The findings don’t prove viruses cause Alzheimer’s, nor do they suggest it’s contagious.
But a team led by researchers at New York’s Mount Sinai Health System found that certain viruses — including two extremely common herpes viruses — affect the behavior of genes involved in Alzheimer’s.
The idea that infections earlier in life might somehow set the stage for Alzheimer’s decades later has simmered at the edge of mainstream medicine for years. It’s been overshadowed by the prevailing theory that Alzheimer’s stems from sticky plaques that clog the brain.
Thursday’s study has even some specialists who never embraced the infection connection saying it’s time for a closer look, especially as attempts to block those so-called beta-amyloid plaques have failed.
“With an illness this terrible, we cannot afford to dismiss all scientific possibilities,” said Dr. John Morris, who directs the Alzheimer’s research center at Washington University School of Medicine in St. Louis. He wasn’t involved in the new research but called it impressive.
The study also fits with mounting evidence that how aggressively the brain’s immune system defends itself against viruses or other germs may be riskier than an actual infection, said Alzheimer’s specialist Dr. Rudolph Tanzi of Mas- sachusetts General Hospital. With Harvard colleague Dr. Robert Moir, Tanzi has performed experiments showing that sticky beta-amyloid captures invading germs by engulfing them — and that’s why the plaque starts forming in the first place.

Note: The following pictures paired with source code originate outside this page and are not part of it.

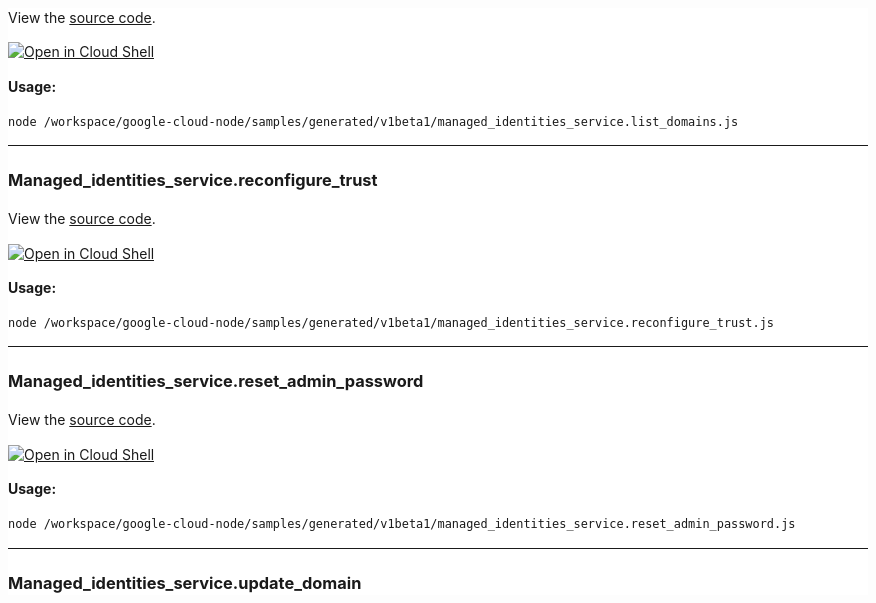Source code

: View the [source code](https://github.com/googleapis/google-cloud-node/blob/main//workspace/google-cloud-node/samples/generated/v1beta1/managed_identities_service.list_domains.js).

[![Open in Cloud Shell][shell_img]](https://console.cloud.google.com/cloudshell/open?git_repo=https://github.com/googleapis/google-cloud-node&page=editor&open_in_editor=/workspace/google-cloud-node/samples/generated/v1beta1/managed_identities_service.list_domains.js,samples/README.md)

__Usage:__


`node /workspace/google-cloud-node/samples/generated/v1beta1/managed_identities_service.list_domains.js`


-----




### Managed_identities_service.reconfigure_trust

View the [source code](https://github.com/googleapis/google-cloud-node/blob/main//workspace/google-cloud-node/samples/generated/v1beta1/managed_identities_service.reconfigure_trust.js).

[![Open in Cloud Shell][shell_img]](https://console.cloud.google.com/cloudshell/open?git_repo=https://github.com/googleapis/google-cloud-node&page=editor&open_in_editor=/workspace/google-cloud-node/samples/generated/v1beta1/managed_identities_service.reconfigure_trust.js,samples/README.md)

__Usage:__


`node /workspace/google-cloud-node/samples/generated/v1beta1/managed_identities_service.reconfigure_trust.js`


-----




### Managed_identities_service.reset_admin_password

View the [source code](https://github.com/googleapis/google-cloud-node/blob/main//workspace/google-cloud-node/samples/generated/v1beta1/managed_identities_service.reset_admin_password.js).

[![Open in Cloud Shell][shell_img]](https://console.cloud.google.com/cloudshell/open?git_repo=https://github.com/googleapis/google-cloud-node&page=editor&open_in_editor=/workspace/google-cloud-node/samples/generated/v1beta1/managed_identities_service.reset_admin_password.js,samples/README.md)

__Usage:__


`node /workspace/google-cloud-node/samples/generated/v1beta1/managed_identities_service.reset_admin_password.js`


-----




### Managed_identities_service.update_domain


[//]: # "This README.md file is auto-generated, all changes to this file will be lost."
[//]: # "To regenerate it, use `python -m synthtool`."
[shell_img]: https://gstatic.com/cloudssh/images/open-btn.png
[shell_link]: https://console.cloud.google.com/cloudshell/open?git_repo=https://github.com/googleapis/google-cloud-node&page=editor&open_in_editor=samples/README.md
[product-docs]: https://cloud.google.com/managed-microsoft-ad/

The team from Mount Sinai and Arizona State University came up with some viral suspects — by accident. The study, funded by the National Institutes of Health, wasn’t hunting viruses but was looking for new drug targets for Alzheimer’s. The researchers were using complex genetic data from hundreds of brains at several brain banks to compare differences between people who’d died with Alzheimer’s and the cognitively normal.
The first clues that viruses were around “came screaming out at us,” said Mount Sinai geneticist Joel Dudley, a senior author of the research published Thursday in the journal Neuron.
Since 1980, other researchers have linked a variety of bacteria and viruses to an increased risk of Alzheimer’s. But it was never clear if germs were bystanders or actively spurring Alzheimer’s.
The new study went farther: Researchers used computer models to check how the viral genes interacted with human genes, proteins and amyloid buildup, almost like the viruses’ social media connections, Dudley explained.
They found a lot of interactions, suggesting the viruses could even switch on and off Alzheimer’s-related genes. To see if those interactions mattered, the researchers bred mice lacking one molecule that herpes seemed to deplete. Sure enough, the animals developed more of those amyloid plaques.